▶ **GIVEN TEXT**:
####################

Based on the summary of the literature survey presented in Table 3, it can be seen that there is quite little work in writer verification or identification in forensic analysis domain. To the best of our knowledge, there is no existing work on writer verification or identification of partially damaged handwritten Arabic documents. Additionally, existing writer identification and verification work has not used individual character shapes. This makes it difficult for us to compare our work with any of the existing work in a meaningful way. The main contribution of this paper is to propose and evaluate a CNN-based writer verification approach using handwritten Arabic character shapes and then use these trained models to provide writer verification of partially damaged handwritten Arabic documents during forensic analysis. The details of our proposed approach are described in the next section and the experimental results are presented in ‘Experimental Results and Discussion’.

Table 3:
A comparative summary of most recent related work.
No. Paper Approach Dataset Results Pros Cons
1 Sheikh & Khotanlou (2017) HMM Persian Dataset 60% Catering to Persian language Very low accuracy
2 Hannad et al. (2019) HOG + GLRL IFN, KHATT, QUWI 96.86% Dataset variation Manual feature extraction
3 Abdul Hassan, Mahdi & Mohammed (2019) SURF + k-NN IFN/ENIT 96.6% Higher accuracy Manual feature extraction
4 Rehman, Naz & Razzak (2019) Review paper Review paper Review paper 200 papers reviewed Two years old
5 He & Schomaker (2020) CNN (FragNet) CERUG-EN 100% High accuracy For English only
6 Altwaijry & Al-Turaiki (2021) CNN AHCD, Hijja 97% High accuracy Character recognition only
7 Balaha, Ali & Badawy (2021) Review paper Review paper Review paper Most recent review Less focus on Writer identification
8 Balaha et al. (2021a) CNN (AHCR-DLS) HMBD, CMATER, AIA9k 100% Good accuracy No Writer identification
9 Elkhayati, Elkettani & Mourchid (2022) CNN + MMO IFN/ENIT 97.35% High accuracy Manual segmentation
10 Proposed approach CNN Novel dataset 96% Character- based writer verification Limited to Arabic characters
DOI: 10.7717/peerjcs.955/table-3

Proposed Approach

As discussed in ‘Introduction’, our proposed approach addresses the following key concerns:

  • Develop a CNN-based model to verify users based on their handwritten Arabic character shapes

  • Use the CNN model trained on individual character shapes for writer verification of partially damaged Arabic documents (by extracting characters from user handwritten text)

In order to train the model on Arabic character shapes, we had to collect a dataset of user handwritten Arabic characters. However, the Arabic character writing style varies depending on whether the character is written as an isolated character (not part of a word) or as part of a word. For example, Fig. 3 shows the variations among the same characters written by two different users in isolation and as part of the word.

Isolated vs. extracted character shape variations.

Figure 3: Isolated vs. extracted character shape variations.

It can be seen that there are substantial variations in the same character written by the same user depending on whether it is written in isolation or as part of the word. We, therefore, had two possibilities for user handwritten character dataset collection:

  • Each user writes all possible variants of Arabic characters (isolated characters)

  • Each user writes certain Arabic text and then manually extract the Arabic character shapes from these words (extracted characters)

For a comparative analysis both datasets are collected and these datasets are referred to as: Isolated Alphabet-characters Dataset (IAD) and Extracted Alphabet-characters Dataset (EAD). The IAD dataset consists of Arabic alphabet characters written in isolation, while the EAD dataset consists of the alphabet characters extracted from user inscribed text. The details of these datasets are provided in the following subsections.

####################

▶ **SUPPLIED INFORMATION**:
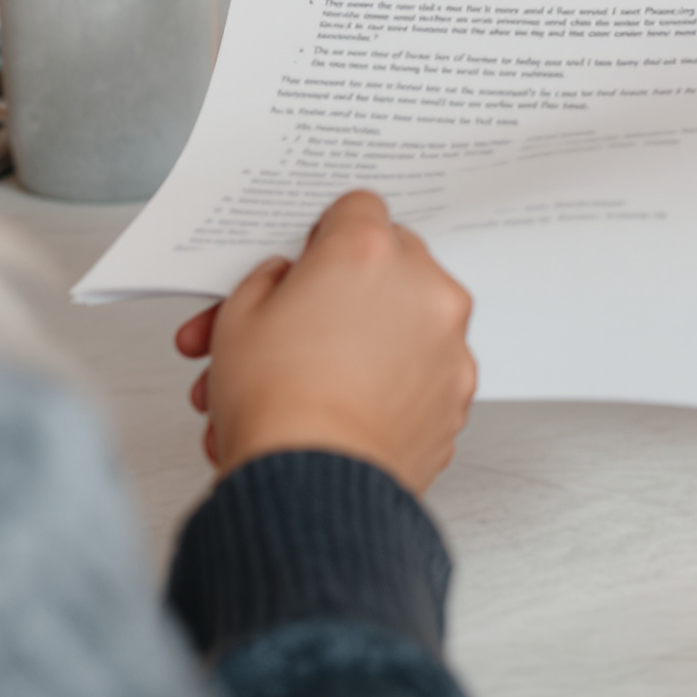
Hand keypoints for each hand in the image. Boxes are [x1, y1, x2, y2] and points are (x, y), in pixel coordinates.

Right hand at [173, 191, 475, 496]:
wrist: (308, 487)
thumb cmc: (276, 402)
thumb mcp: (239, 314)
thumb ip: (271, 279)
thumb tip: (288, 282)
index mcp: (368, 251)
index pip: (356, 208)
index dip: (323, 236)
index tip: (307, 260)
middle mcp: (422, 289)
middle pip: (385, 265)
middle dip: (340, 291)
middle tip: (292, 324)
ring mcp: (448, 344)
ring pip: (400, 324)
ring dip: (356, 343)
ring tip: (296, 384)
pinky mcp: (456, 397)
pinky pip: (418, 374)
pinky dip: (385, 385)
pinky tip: (333, 408)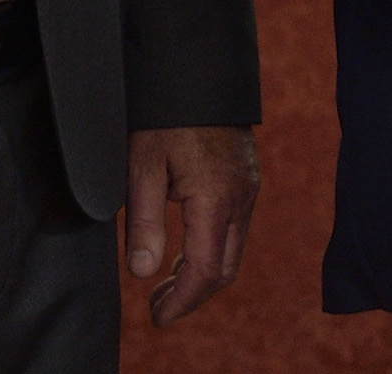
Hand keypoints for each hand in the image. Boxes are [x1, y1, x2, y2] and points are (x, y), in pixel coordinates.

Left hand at [123, 125, 257, 327]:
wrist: (199, 73)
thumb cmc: (165, 117)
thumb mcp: (141, 167)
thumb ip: (142, 223)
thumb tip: (143, 274)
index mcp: (217, 198)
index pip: (205, 271)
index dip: (181, 302)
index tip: (156, 318)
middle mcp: (242, 197)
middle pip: (226, 268)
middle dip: (192, 295)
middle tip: (156, 307)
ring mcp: (249, 188)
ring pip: (233, 250)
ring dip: (201, 274)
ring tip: (164, 284)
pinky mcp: (247, 180)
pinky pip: (235, 229)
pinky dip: (211, 250)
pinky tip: (184, 250)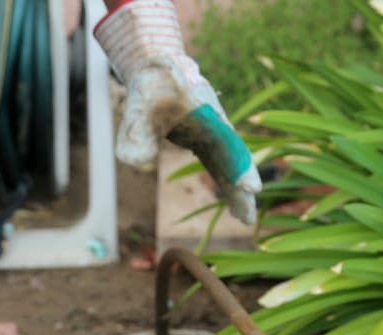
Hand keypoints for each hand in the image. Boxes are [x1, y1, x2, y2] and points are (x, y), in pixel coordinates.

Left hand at [94, 0, 261, 224]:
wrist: (159, 69)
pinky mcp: (208, 142)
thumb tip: (133, 160)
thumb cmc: (151, 85)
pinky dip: (228, 184)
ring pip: (229, 164)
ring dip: (237, 190)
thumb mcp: (138, 103)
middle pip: (232, 157)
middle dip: (241, 184)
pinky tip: (234, 206)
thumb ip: (135, 129)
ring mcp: (214, 134)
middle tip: (249, 212)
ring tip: (246, 219)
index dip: (236, 164)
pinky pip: (220, 166)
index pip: (223, 141)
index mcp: (203, 111)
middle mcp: (214, 123)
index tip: (248, 186)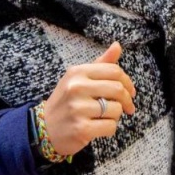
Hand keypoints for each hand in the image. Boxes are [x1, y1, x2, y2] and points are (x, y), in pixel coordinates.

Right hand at [42, 42, 136, 156]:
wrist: (44, 128)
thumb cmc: (66, 101)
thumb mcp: (78, 78)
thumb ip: (100, 64)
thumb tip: (117, 45)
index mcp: (77, 72)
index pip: (114, 70)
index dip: (127, 82)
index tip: (130, 92)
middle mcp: (76, 87)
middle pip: (117, 89)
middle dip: (127, 100)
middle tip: (128, 107)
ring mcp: (78, 108)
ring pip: (116, 109)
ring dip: (116, 115)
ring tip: (105, 117)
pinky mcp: (81, 129)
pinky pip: (110, 126)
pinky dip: (110, 128)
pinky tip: (99, 127)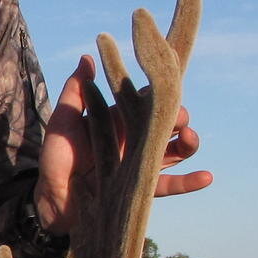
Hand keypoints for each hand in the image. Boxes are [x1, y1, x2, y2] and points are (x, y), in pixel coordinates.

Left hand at [35, 55, 211, 234]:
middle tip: (180, 117)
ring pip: (174, 151)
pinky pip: (169, 185)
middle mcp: (133, 139)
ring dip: (189, 144)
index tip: (174, 81)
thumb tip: (88, 57)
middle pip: (166, 124)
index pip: (147, 100)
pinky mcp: (140, 190)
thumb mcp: (63, 121)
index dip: (163, 92)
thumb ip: (76, 91)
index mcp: (118, 120)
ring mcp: (139, 164)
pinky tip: (207, 177)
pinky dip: (189, 182)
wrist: (51, 200)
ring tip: (191, 139)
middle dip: (178, 117)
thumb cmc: (55, 157)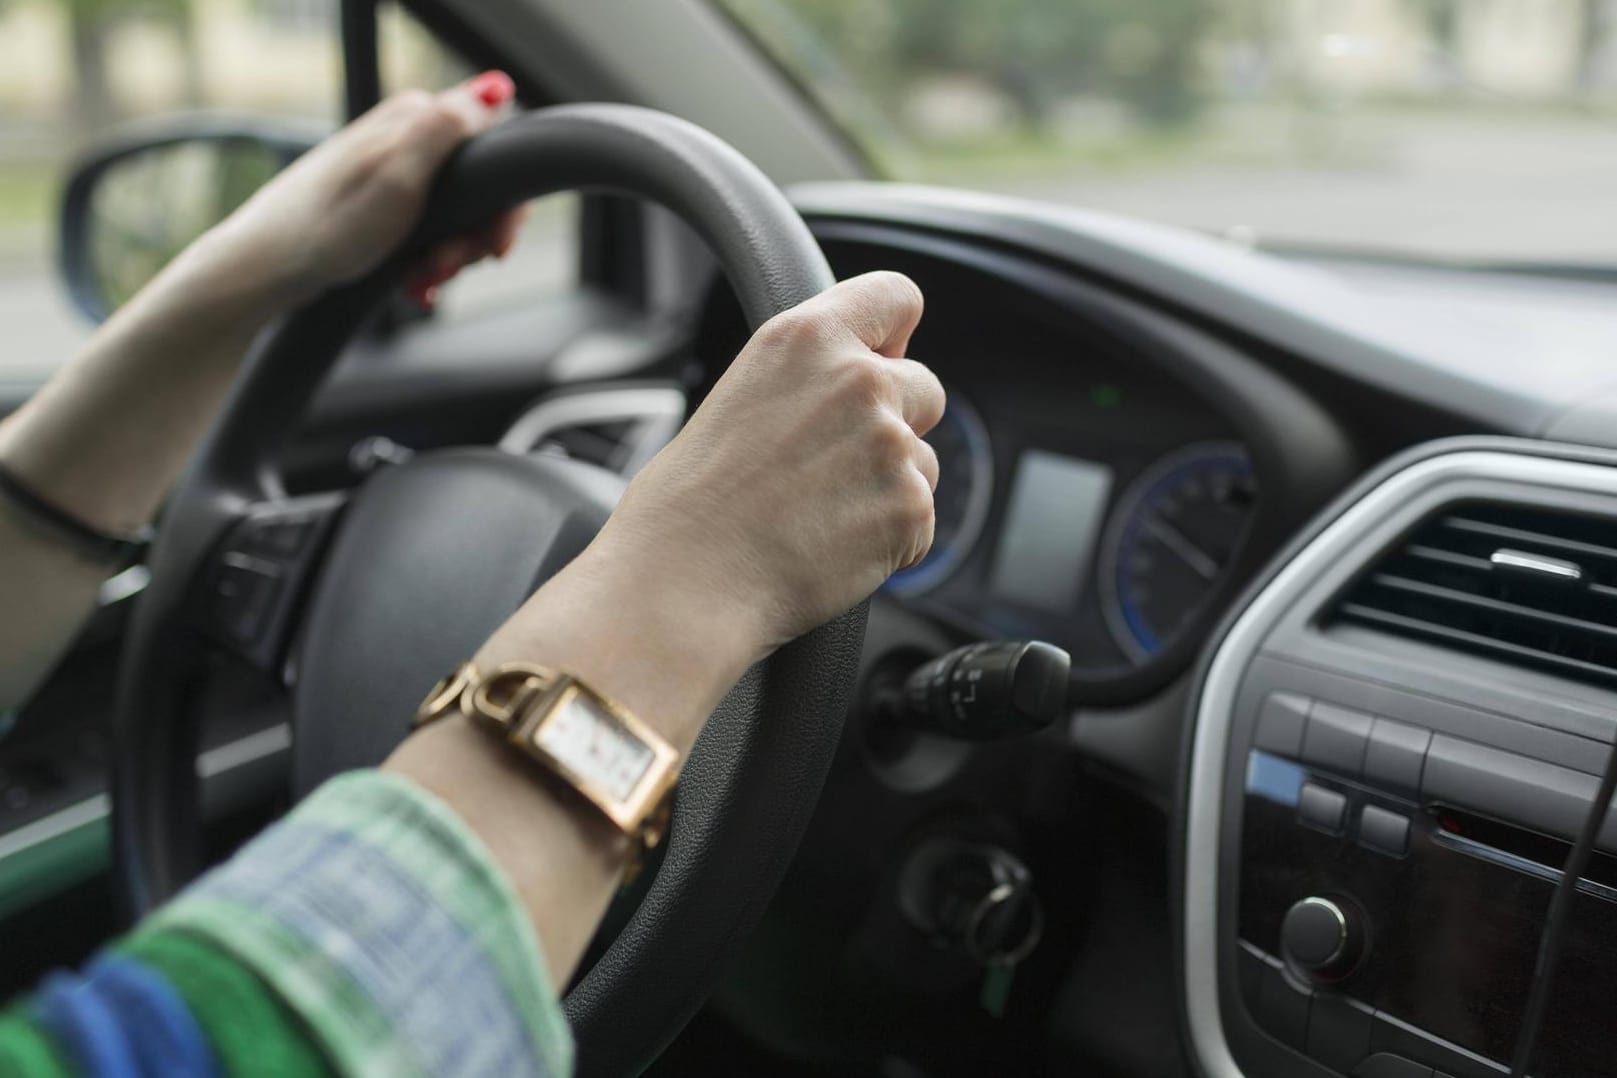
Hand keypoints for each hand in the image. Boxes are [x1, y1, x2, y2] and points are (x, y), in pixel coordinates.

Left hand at [205, 71, 524, 310]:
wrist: (271, 267)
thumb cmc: (327, 226)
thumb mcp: (398, 174)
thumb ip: (448, 127)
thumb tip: (493, 90)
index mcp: (415, 120)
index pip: (495, 149)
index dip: (503, 205)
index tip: (491, 244)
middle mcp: (406, 140)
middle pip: (479, 191)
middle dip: (474, 239)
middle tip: (447, 264)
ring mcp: (394, 173)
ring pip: (457, 219)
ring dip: (450, 257)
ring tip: (424, 276)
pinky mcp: (383, 206)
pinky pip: (430, 236)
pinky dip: (428, 265)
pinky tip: (415, 282)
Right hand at [602, 270, 944, 656]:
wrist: (684, 583)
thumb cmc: (688, 505)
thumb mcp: (740, 394)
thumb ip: (807, 377)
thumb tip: (855, 380)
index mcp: (806, 337)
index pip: (897, 297)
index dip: (894, 334)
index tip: (885, 359)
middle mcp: (858, 379)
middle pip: (925, 388)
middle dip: (896, 424)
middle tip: (835, 467)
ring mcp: (890, 444)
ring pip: (924, 461)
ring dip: (890, 487)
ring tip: (818, 517)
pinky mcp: (910, 507)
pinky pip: (921, 521)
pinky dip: (889, 541)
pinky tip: (830, 550)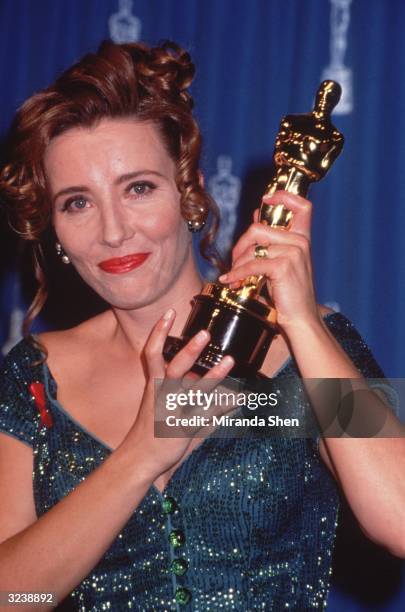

####################

▶ **EXPLORE THE MATERIAL**:
1. Answer these from the text on Arabic writer verification:
(a) What accuracy does Table 3 give for the proposed approach?
(b) What do the dataset names IAD and EAD stand for?
(c) Which dataset did He & Schomaker (2020) use?
2. From Table 3 in the text on Arabic writer verification, list every entry whose approach uses a CNN.

▶ **ANSWERS FOR THE TASKS**:
1.
(a) 96%
(b) IAD stands for Isolated Alphabet-characters Dataset, and EAD stands for Extracted Alphabet-characters Dataset.
(c) CERUG-EN

2.
- He & Schomaker (2020): CNN (FragNet)
- Altwaijry & Al-Turaiki (2021): CNN
- Balaha et al. (2021a): CNN (AHCR-DLS)
- Elkhayati, Elkettani & Mourchid (2022): CNN + MMO
- Proposed approach: CNN